Background. Despite the attention given to the various determinants of perceived burden, their interrelatedness has not been unravelled. Insight into this interrelatedness is mandatory for the development of successful, complex, multivariate interventions to reduce perceived burden of informal caregivers.
Design. Systematic review.
Method. Four electronic databases, CINAHL, Embase psychiatry, Medline, Psychinfo and reference lists of selected articles, were searched. Publications between January 1985–2008 were included if they concerned mental illness, burden and care giving. Articles were selected according to predefined inclusion and exclusion criteria.
Results. The results of mostly descriptive, cross-sectional and univariate research and the more process-oriented results coming from qualitative burden research are organised in a process orientated conceptual scheme or model adapted from the stress-theoretical framework by Lazarus and Folkman. The model indicates that perceived burden must be understood through the individual appraisal of stressors and the availability and use of internal and external resources. Perceived burden is the outcome of multiple, clinically overlapping psychiatric problems, problematic behaviour and functional disabilities.

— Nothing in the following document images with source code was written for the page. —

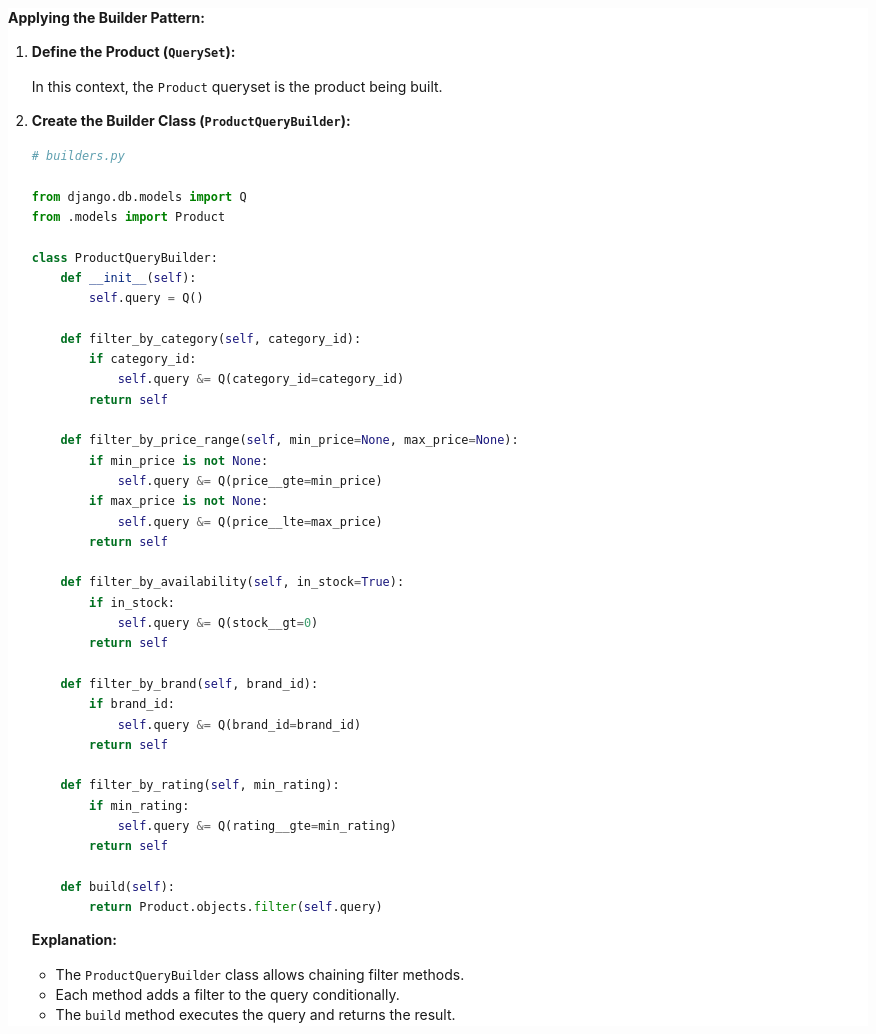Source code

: **Applying the Builder Pattern:**

1. **Define the Product (`QuerySet`):**

   In this context, the `Product` queryset is the product being built.

2. **Create the Builder Class (`ProductQueryBuilder`):**

   ```python
   # builders.py

   from django.db.models import Q
   from .models import Product

   class ProductQueryBuilder:
       def __init__(self):
           self.query = Q()
       
       def filter_by_category(self, category_id):
           if category_id:
               self.query &= Q(category_id=category_id)
           return self
       
       def filter_by_price_range(self, min_price=None, max_price=None):
           if min_price is not None:
               self.query &= Q(price__gte=min_price)
           if max_price is not None:
               self.query &= Q(price__lte=max_price)
           return self
       
       def filter_by_availability(self, in_stock=True):
           if in_stock:
               self.query &= Q(stock__gt=0)
           return self
       
       def filter_by_brand(self, brand_id):
           if brand_id:
               self.query &= Q(brand_id=brand_id)
           return self
       
       def filter_by_rating(self, min_rating):
           if min_rating:
               self.query &= Q(rating__gte=min_rating)
           return self
       
       def build(self):
           return Product.objects.filter(self.query)
   ```

   **Explanation:**

   - The `ProductQueryBuilder` class allows chaining filter methods.
   - Each method adds a filter to the query conditionally.
   - The `build` method executes the query and returns the result.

Conclusions. So far, intervention programs to reduce perceived burden of informal caregivers have not devoted much attention to the interrelatedness of the origins of burden. The conceptual model provides an overview of the various determinants of perceived burden and a clear picture of the possible interrelatedness appears. This overview of the most important sources of burden helps to develop a complex, multivariate intervention that is comprehensive, long-term, individually tailored and has the flexibility to meet the dynamics of burden over time.
Relevance to clinical practice. Use of the conceptual model is crucial to professional nursing and the quality of support of informal caregivers.